Awesome! Thank you Lawrenceg!


----------



## ecpp14 (Jun 3, 2015)

Small world I'm fishing out front that weekend as well. Flamingo tide charts say we have 1:44pm low on Saturday. Snake Bight lags Flamingo's low by 45 minutes so that works out to be about 2:30pm.

The Snake Bight high lags by 1 hr and 15 minutes behind the published Flamingo tide prediction.

Hope this helps


----------



## ekimmicroskiff (May 10, 2012)

Thanks Shallow! Where can I find info like that? I always start by trying to find the nearest tide station, but am always a couple miles away with +/- tide lag.

Thank you!

Miller


----------



## paint it black (Nov 3, 2007)

It all depends what part of Snake Bight you are referring to, and the wind and time of year. 

Generally, this is what I base my tides for fishing Flamingo. The crown area of Snake Bight (the area between snake bight channel and tin can channel) is about an hour later than the flamingo tide report. If you take snake bight channel all the way to the end (Gibby's point area) it's closer to two hour's later. Jimmy's lake and east is around 3 hours later. The other bights I judge at about 4 hours, and it seems to be right. This isn't any info that anyone told me, nor I read on any info chart. This is knowledge I've gathered up of fishing there extensively for almost a decade. Generally speaking, a south wind will push more water into the bights, meaning the tides wont be so bad. The problem with that is that if the wind starts howling, it will be blowing you further up into the bight. A north wind will push water out of the bights, making the tides lower. A west wind (even the slightest) will put a ripple on the water. It can be blowing 15knts out of the North, East, or South, and it still be slick as glass in the bights, giving you good visibility. But a west wind at 5knts will put a ripple in the water making it much tougher. 

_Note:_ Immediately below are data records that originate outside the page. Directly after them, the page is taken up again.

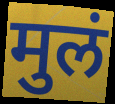
मुलं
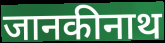
जानकीनाथ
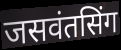
जसवंतसिंग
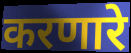
करणारे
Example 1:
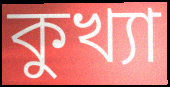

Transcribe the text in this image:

কুখ্যা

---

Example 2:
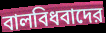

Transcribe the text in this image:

বালবিধবাদের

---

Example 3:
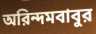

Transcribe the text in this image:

অরিন্দমবাবুর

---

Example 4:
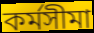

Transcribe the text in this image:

কর্মসীমা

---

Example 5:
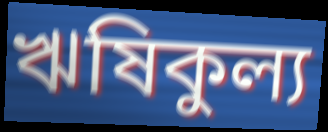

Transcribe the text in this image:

ঋষিকুল্য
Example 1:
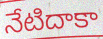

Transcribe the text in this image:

నేటిదాకా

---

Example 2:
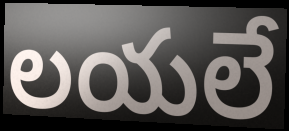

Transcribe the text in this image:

లయలే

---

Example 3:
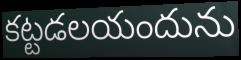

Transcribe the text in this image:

కట్టడలయందును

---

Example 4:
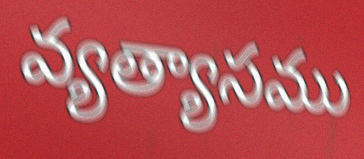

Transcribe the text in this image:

వ్యత్యాసము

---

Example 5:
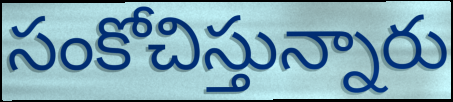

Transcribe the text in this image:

సంకోచిస్తున్నారు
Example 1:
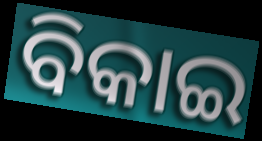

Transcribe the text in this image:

ବିକାଇ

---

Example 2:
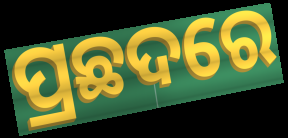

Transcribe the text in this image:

ପ୍ରଛଦରେ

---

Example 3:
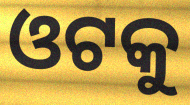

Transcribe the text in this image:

ଓଟକୁ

Hope that helped, if not, shoot me a PM and I can discuss a little more in depth.


----------



## ekimmicroskiff (May 10, 2012)

Thanks Eric! I appreciate it! I'll let you guys know how it goes.

-Miller


----------



## ecpp14 (Jun 3, 2015)

We fished out front Saturday afternoon and up in WWB on Sunday morning. It has been a few years since my last summer trip and I was shocked to see water temps of 94.5 degrees in Jimmy's Lake. We moved around a bunch and the coolest water that night was 88.5. We spotted fish and they looked active but it was tough to feed them on fly. 

We jumped some tiny tarpon and landed a nice snook on the inside on Sunday. Water temps in the bay ranged from 86-88 degrees in the morning.


----------



## ekimmicroskiff (May 10, 2012)

Shallow, yes the water/air was hot on Sat. We jumped a couple red fish. Ended up back down south and caught a couple of 40-50lb. Tarpon under the channel 2 bridge.


----------



## ekimmicroskiff (May 10, 2012)

Forgot to mention.... My "new" Garmin 740s went out on me as we were leaving the dock. After a 40 min call with Garmin tech support we ended up navigating using an iPhone app!


----------